ACTIVITY –
Transcribe exactly everything in the data below from the line containing "ou réelle, selon" down to the line containing "Quelles sont les spécificités techniques pour", both lines included and nothing further.

DATASET ENTRIES –
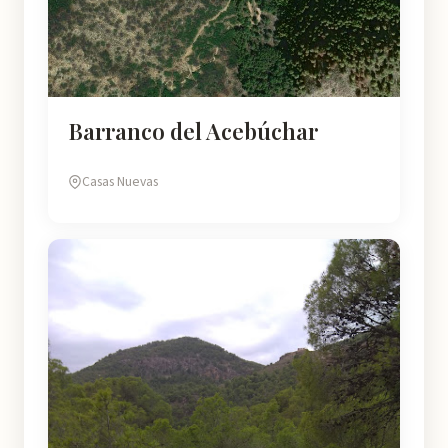
Barranco del Acebúchar
Casas Nuevas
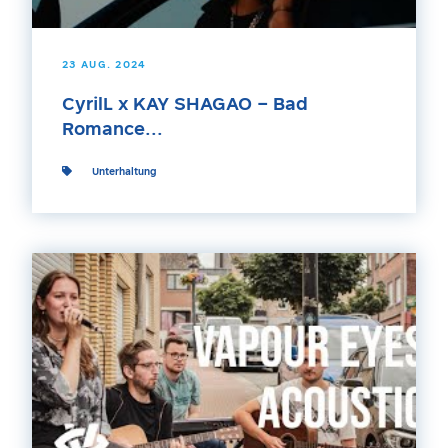
23 AUG. 2024
CyrilL x KAY SHAGAO – Bad
Romance...
Unterhaltung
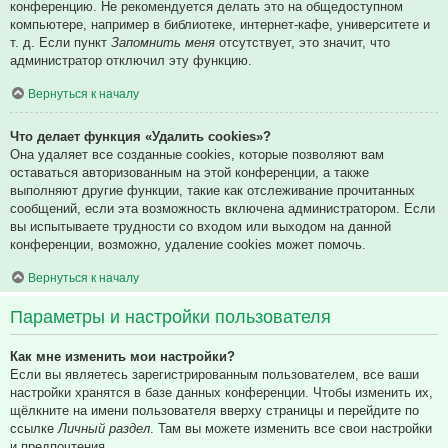
конференцию. Не рекомендуется делать это на общедоступном
компьютере, например в библиотеке, интернет-кафе, университете и
т. д. Если пункт
Запомнить меня
отсутствует, это значит, что
администратор отключил эту функцию.
Вернуться к началу
Что делает функция «Удалить cookies»?
Она удаляет все созданные cookies, которые позволяют вам
оставаться авторизованным на этой конференции, а также
выполняют другие функции, такие как отслеживание прочитанных
сообщений, если эта возможность включена администратором. Если
вы испытываете трудности со входом или выходом на данной
конференции, возможно, удаление cookies может помочь.
Вернуться к началу
Параметры и настройки пользователя
Как мне изменить мои настройки?
Если вы являетесь зарегистрированным пользователем, все ваши
настройки хранятся в базе данных конференции. Чтобы изменить их,
щёлкните на имени пользователя вверху страницы и перейдите по
ссылке
Личный раздел
. Там вы можете изменить все свои настройки
и предпочтения.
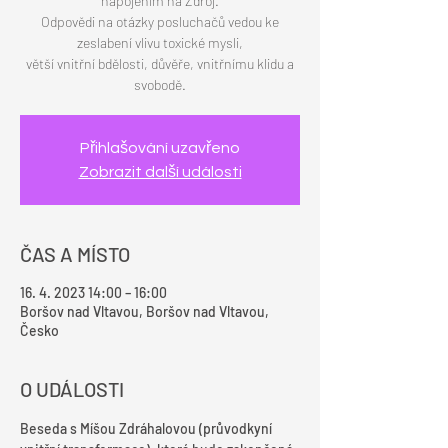
napojením na Zdroj.
Odpovědi na otázky posluchačů vedou ke
zeslabení vlivu toxické mysli,
větší vnitřní bdělosti, důvěře, vnitřnímu klidu a
Přihlašování uzavřeno
Zobrazit další události
ČAS A MÍSTO
16. 4. 2023 14:00 – 16:00
Boršov nad Vltavou, Boršov nad Vltavou,
Česko
O UDÁLOSTI
Beseda s Míšou Zdráhalovou (průvodkyní 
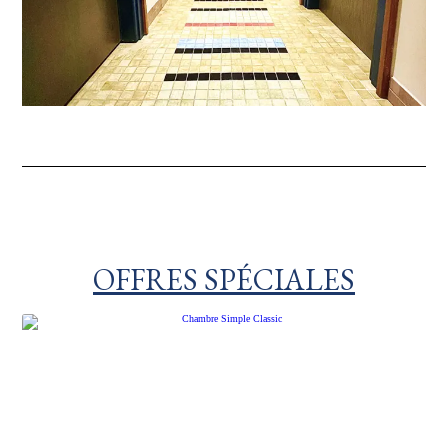
OFFRES SPÉCIALES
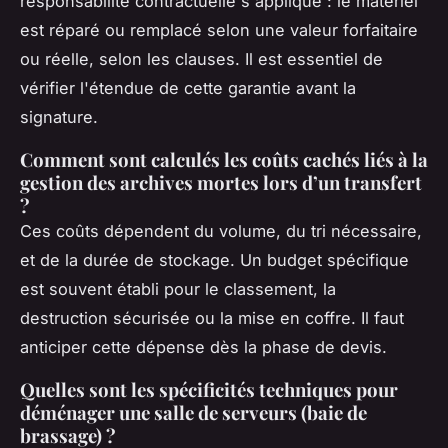
responsabilité contractuelle s'applique : le matériel
est réparé ou remplacé selon une valeur forfaitaire
ou réelle, selon les clauses. Il est essentiel de
vérifier l'étendue de cette garantie avant la
signature.
Comment sont calculés les coûts cachés liés à la
gestion des archives mortes lors d’un transfert
?
Ces coûts dépendent du volume, du tri nécessaire,
et de la durée de stockage. Un budget spécifique
est souvent établi pour le classement, la
destruction sécurisée ou la mise en coffre. Il faut
anticiper cette dépense dès la phase de devis.
Quelles sont les spécificités techniques pour
déménager une salle de serveurs (baie de
brassage) ?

TASK SOLUTION –
ou réelle, selon les clauses. Il est essentiel de
vérifier l'étendue de cette garantie avant la
signature.
Comment sont calculés les coûts cachés liés à la
gestion des archives mortes lors d’un transfert
?
Ces coûts dépendent du volume, du tri nécessaire,
et de la durée de stockage. Un budget spécifique
est souvent établi pour le classement, la
destruction sécurisée ou la mise en coffre. Il faut
anticiper cette dépense dès la phase de devis.
Quelles sont les spécificités techniques pour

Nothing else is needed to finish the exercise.